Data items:
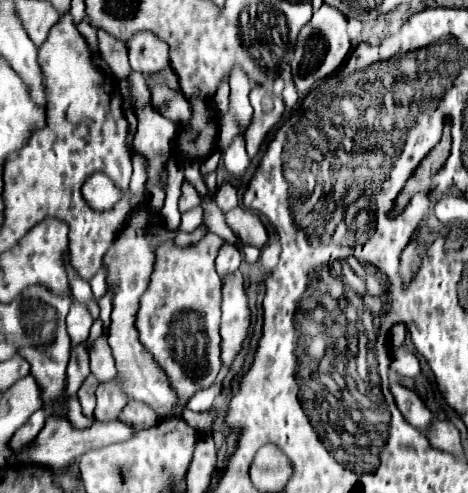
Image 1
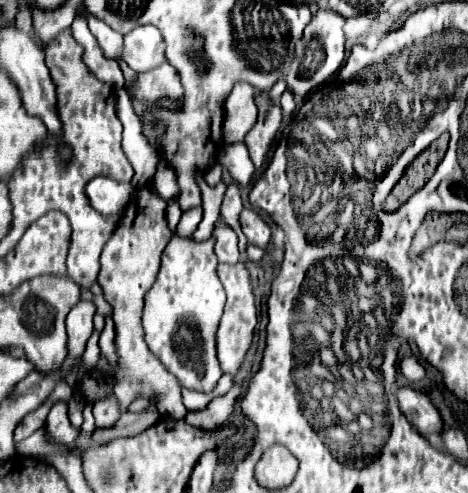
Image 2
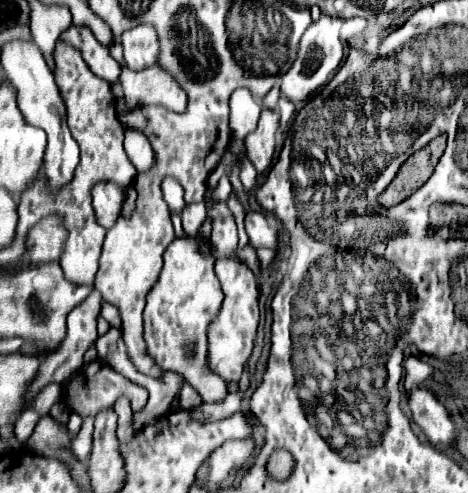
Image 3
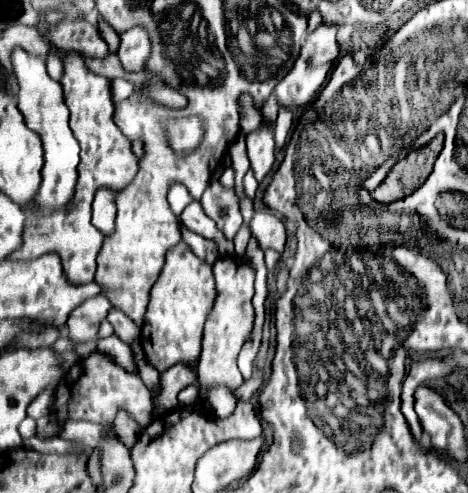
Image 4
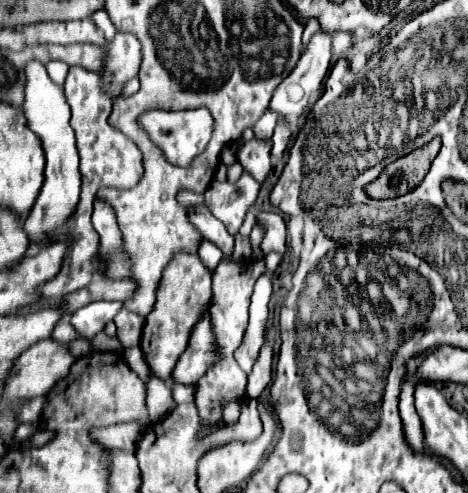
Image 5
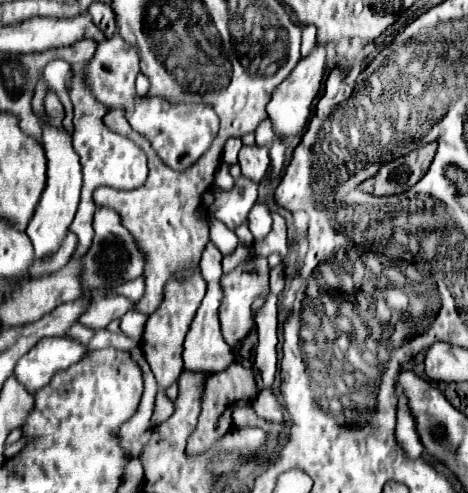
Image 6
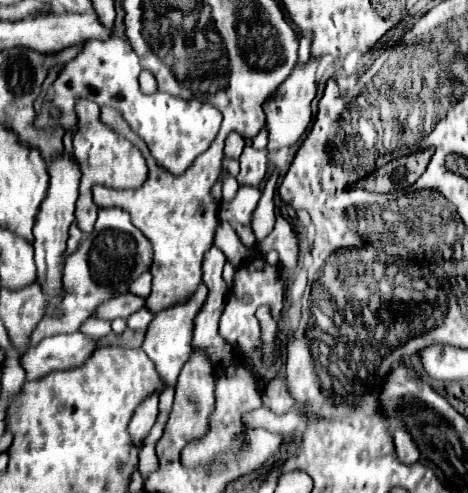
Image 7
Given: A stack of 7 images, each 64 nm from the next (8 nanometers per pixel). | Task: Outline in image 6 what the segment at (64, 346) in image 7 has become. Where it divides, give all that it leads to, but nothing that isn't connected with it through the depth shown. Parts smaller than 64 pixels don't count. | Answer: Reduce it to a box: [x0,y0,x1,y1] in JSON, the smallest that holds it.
[14,338,86,394]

YOUR GOAL:
Reproduce all the entries that precede this task, word for word, minus any pictures.

RESULT:
Image 1
Image 2
Image 3
Image 4
Image 5
Image 6
Image 7
Given: A stack of 7 images, each 64 nm from the next (8 nanometers per pixel). | Task: Outline in image 6 what the segment at (64, 346) in image 7 has become. Where it divides, give all that it leads to, but nothing that isn't connected with it through the depth shown. Parts smaller than 64 pixels don't count. | Answer: Reduce it to a box: [x0,y0,x1,y1] in JSON, the smallest that holds it.
[14,338,86,394]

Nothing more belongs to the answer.